Sebelum memutuskan untuk istirahat, saya melanjutkan diskusi dengan melontarkan pertanyaan-pertanyaan seputar Ahmadiyah. Mungkin karena sudah capek dan ia melihat masih banyak pertanyaan yang akan saya sampaikan, ia pun memutuskan untuk memberikan saya buku kecil yang menjelaskan mengenai jawaban atas tuduhan-tuduhan yang dilontarkan oleh “Ahli Ahmadiyah” terhadap jemaat Ahmadiyah. Dengan hati yang ikhlas dan penuh kesadaran terhadap rezeki yang ada di depan mata, saya pun menerima pemberian itu.

Keesokan harinya, peserta kegiatan Tepelima memasuki sesi yang dinanti-nanti, yaitu kunjungan ke tempat-tempat ibadah. Sedari pagi hingga siang hari para peserta diajak berkeliling sambil belajar mengenai instrumen di setiap rumah ibadah yang dikunjungi. Rute pertama para peserta diajak untuk mengunjungi Vihara di batas kota Kabupaten Kubu Raya. Setelah itu melanjutkan perjalanan menuju pura, klenteng hingga gereja. Pada akhirnya, kami diberhentikan di masjid Ahmadiyah.

Saat itu kami langsung disambut oleh seorang mubaligh Ahmadiyah yang tergolong “Ahmadiyah yang ahli”, karena selain ilmu pengetahuan beliau luas juga karena pengalaman beliau yang begitu banyak. Selama di masjid Ahmadiyah, peserta dan juga panitia silih berganti mengajukan pertanyaan mereka kepada mubaligh “Ahmadiyah yang Ahli” itu. Mereka bertanya sekaligus meminta penjelasan atas isu yang beredar di tengah masyarakat, khususnya di Pontianak.

Kita ketahui bersama, bahwa belakangan ini isu-isu mengenai Ahmadiyah sangat beragam dan rata-rata isu tersebut banyak yang menyudutkan jemaat Ahmadiyah.
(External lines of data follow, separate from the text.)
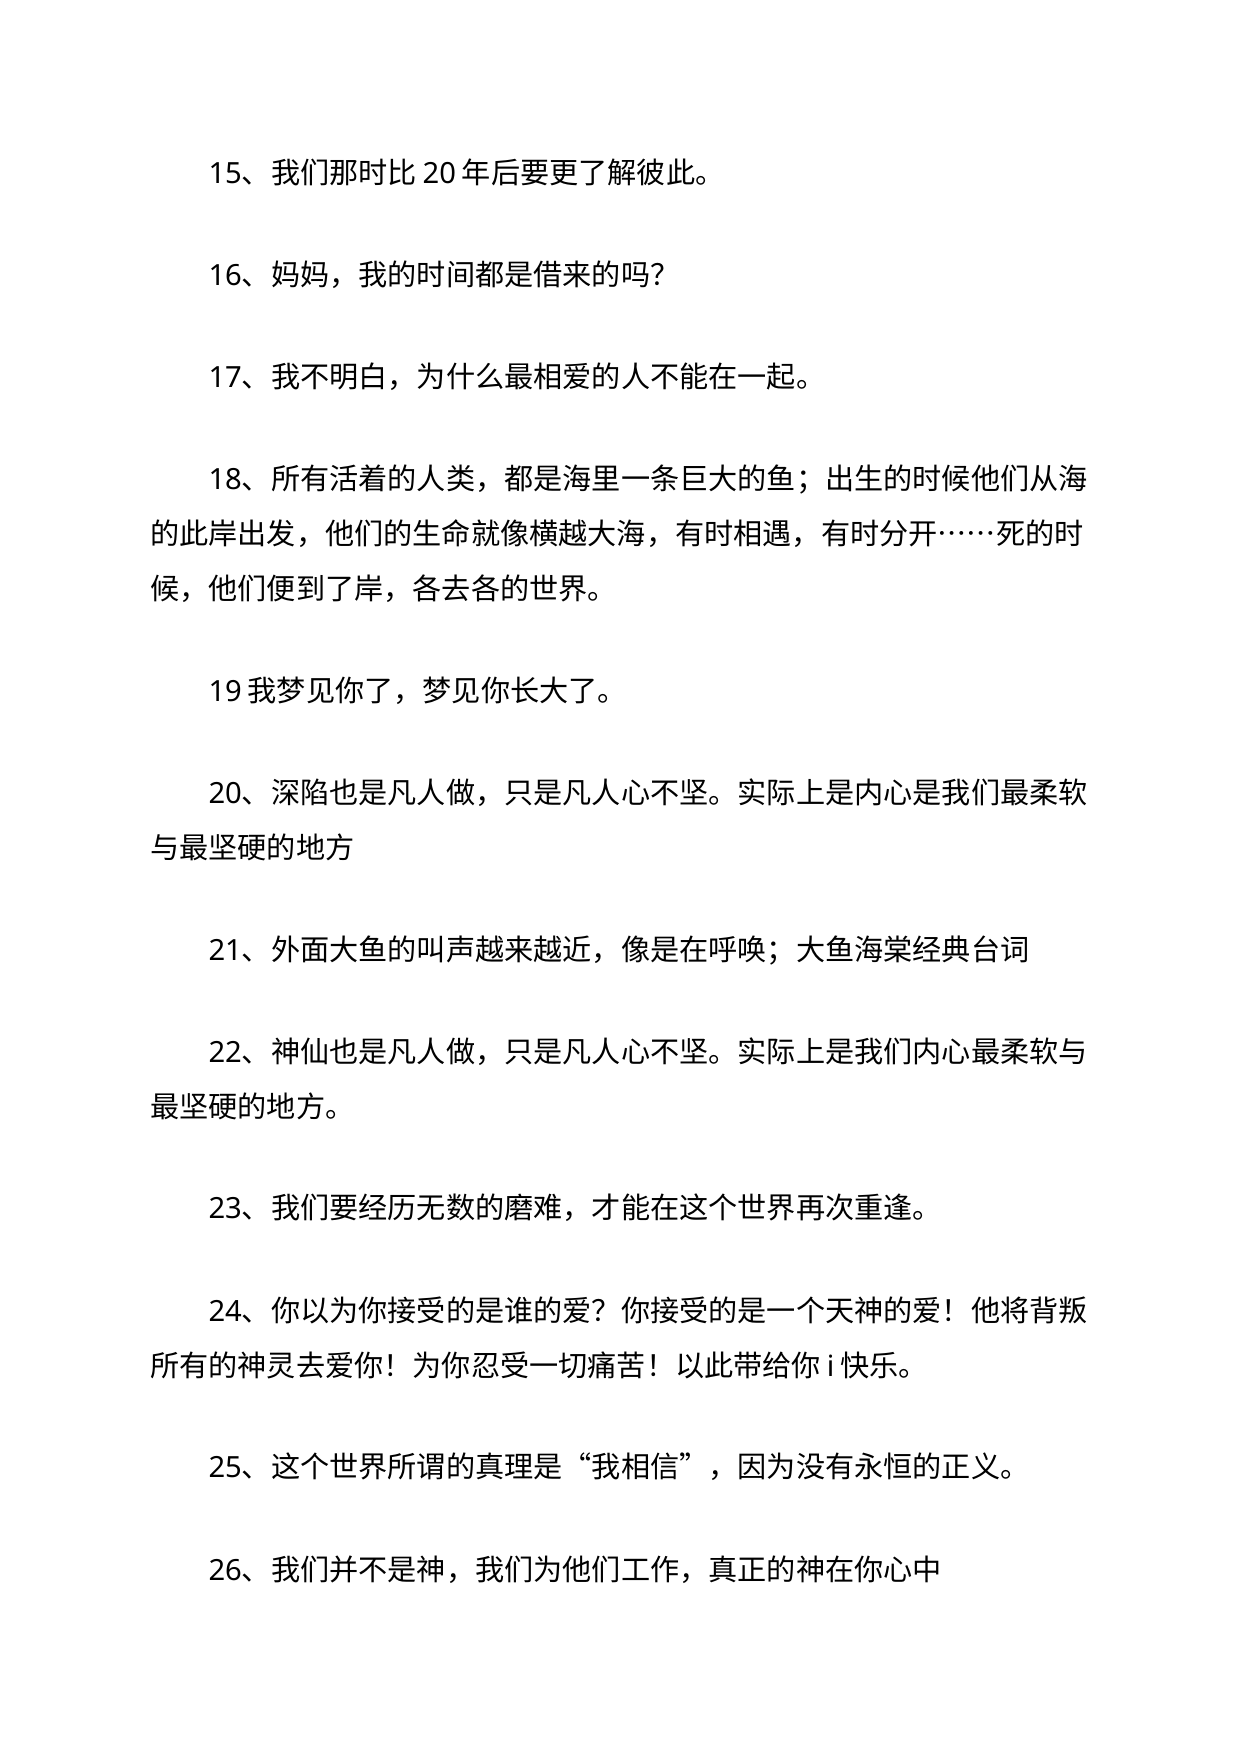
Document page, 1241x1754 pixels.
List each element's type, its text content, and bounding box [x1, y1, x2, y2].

text 23、我们要经历无数的磨难，才能在这个世界再次重逢。 [150, 1185, 1090, 1227]
text 19我梦见你了，梦见你长大了。 [150, 668, 1090, 710]
text 24、你以为你接受的是谁的爱？你接受的是一个天神的爱！他将背叛所有的神灵去爱你！为你忍受一切痛苦！以此带给你i快乐。 [150, 1287, 1090, 1384]
text 20、深陷也是凡人做，只是凡人心不坚。实际上是内心是我们最柔软与最坚硬的地方 [150, 769, 1090, 867]
text 17、我不明白，为什么最相爱的人不能在一起。 [150, 354, 1090, 396]
text 26、我们并不是神，我们为他们工作，真正的神在你心中 [150, 1546, 1090, 1588]
text 21、外面大鱼的叫声越来越近，像是在呼唤；大鱼海棠经典台词 [150, 926, 1090, 969]
text 25、这个世界所谓的真理是“我相信”，因为没有永恒的正义。 [150, 1444, 1090, 1486]
text 18、所有活着的人类，都是海里一条巨大的鱼；出生的时候他们从海的此岸出发，他们的生命就像横越大海，有时相遇，有时分开……死的时候，他们便到了岸，各去各的世界。 [150, 456, 1090, 608]
text 22、神仙也是凡人做，只是凡人心不坚。实际上是我们内心最柔软与最坚硬的地方。 [150, 1028, 1090, 1126]
text 15、我们那时比20年后要更了解彼此。 [150, 150, 1090, 192]
text 16、妈妈，我的时间都是借来的吗？ [150, 252, 1090, 294]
Mulai dari isu Ahmadiyah sesat, Ahmadiyah agama baru, syahadat Ahmadiyah beda dengan Islam, dan masih banyak fitnahan yang ditujukan kepada teman-teman Ahmadiyah.

Semua pertanyaan dan curhatan peserta Tepelima mengenai Ahmadiyah ditampung oleh mubaligh “Ahmadiyah yang Ahli” itu, sambil tersenyum ia menjawab dengan kalimat, “Jika ingin bertanya mengenai Ahmadiyah, maka bertanyalah kepada Ahmadiyah yang ahli, bukan yang ahli Ahmadiyah. Begitupun dengan yang lainnya,” ucapannya, sangat singkat tapi begitu mengena.
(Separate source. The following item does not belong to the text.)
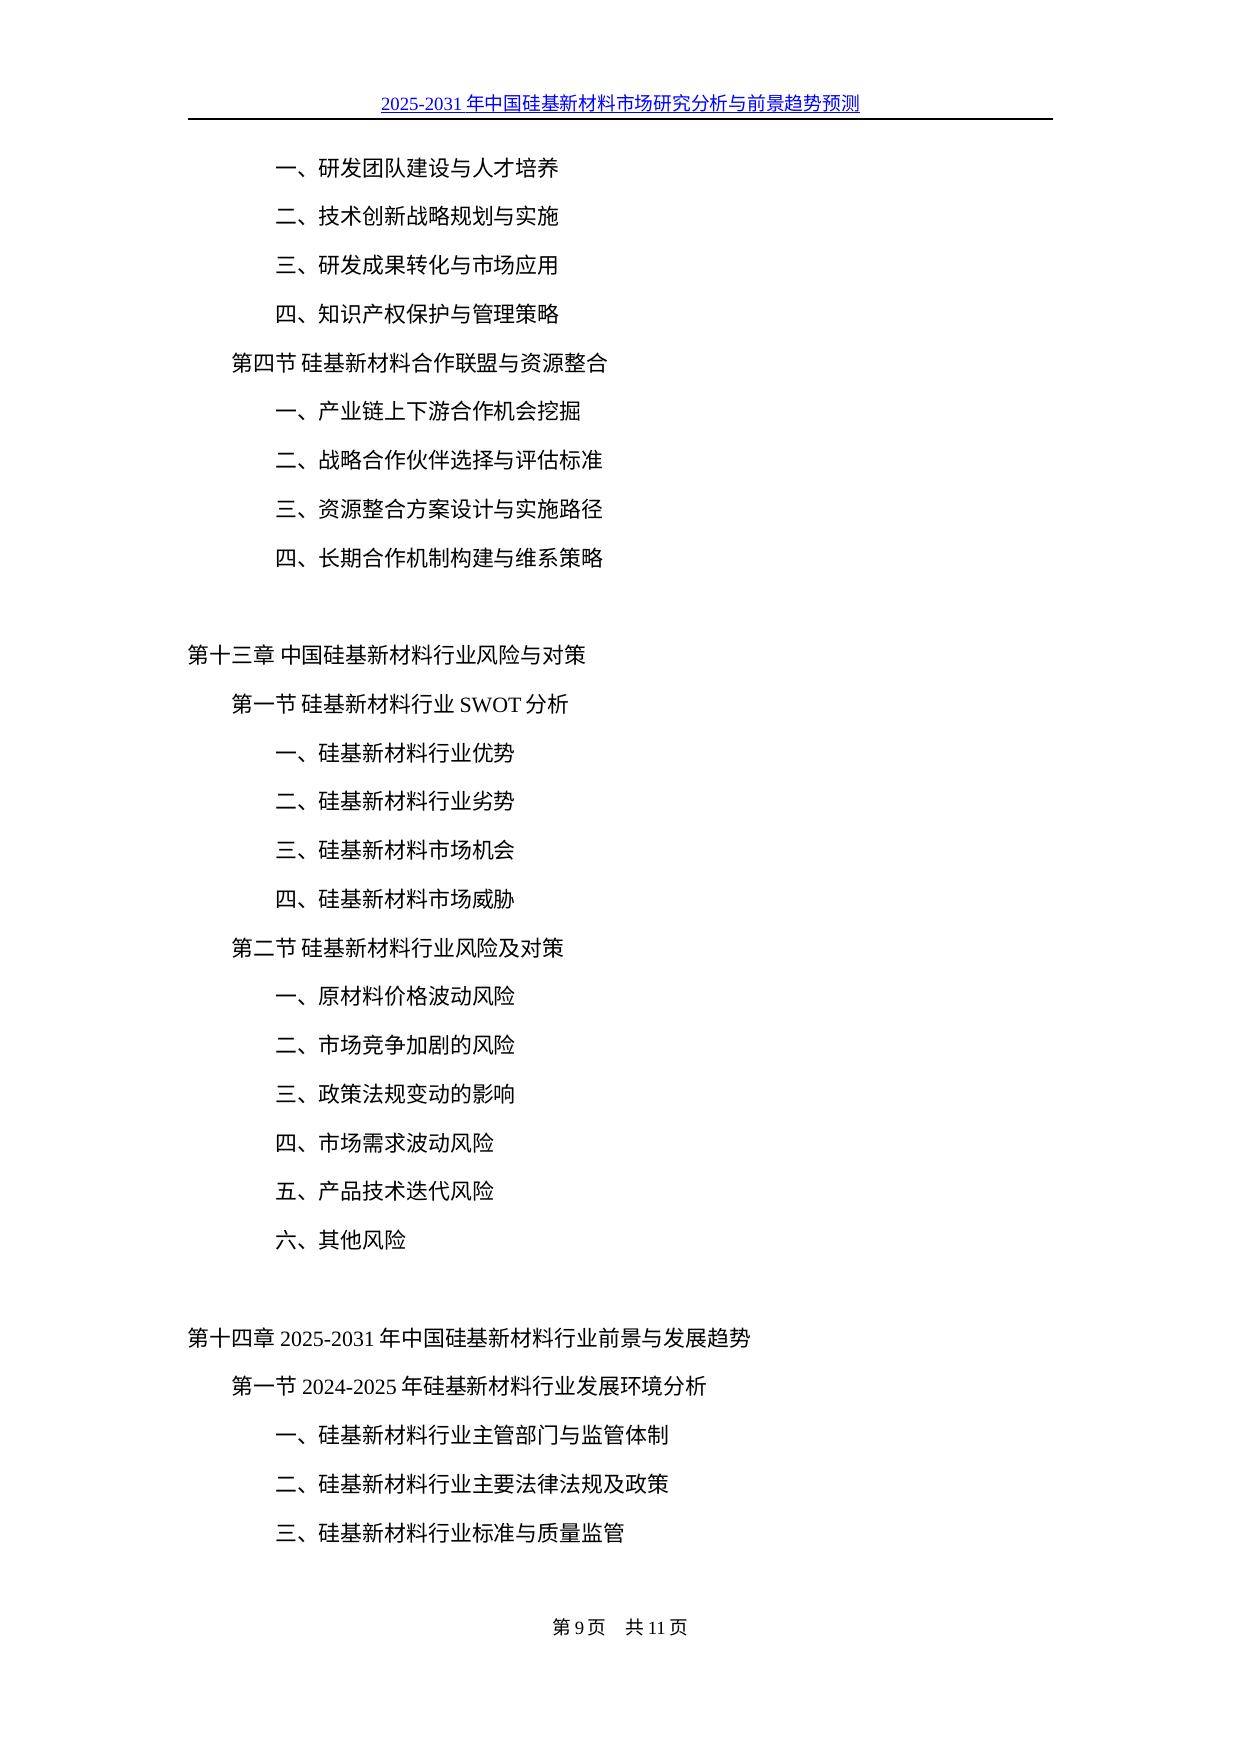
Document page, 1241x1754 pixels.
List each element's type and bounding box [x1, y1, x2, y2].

text [187, 150, 1053, 1548]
Jawaban yang ia sampaikan dapat membuat saya tertawa dan berpikir, “Lah iya yah, selama ini saya lebih sering bertanya dan mendapatkan informasi mengenai Ahmadiyah dari orang yang ‘Ahli Ahmadiyah’ bukan dari ‘Ahmadiyah yang Ahli’, pantas saja tembok prasangka itu masih terbangun.”

Penggerak Komunitas GUSDURian Pontianak, Kalimantan Barat.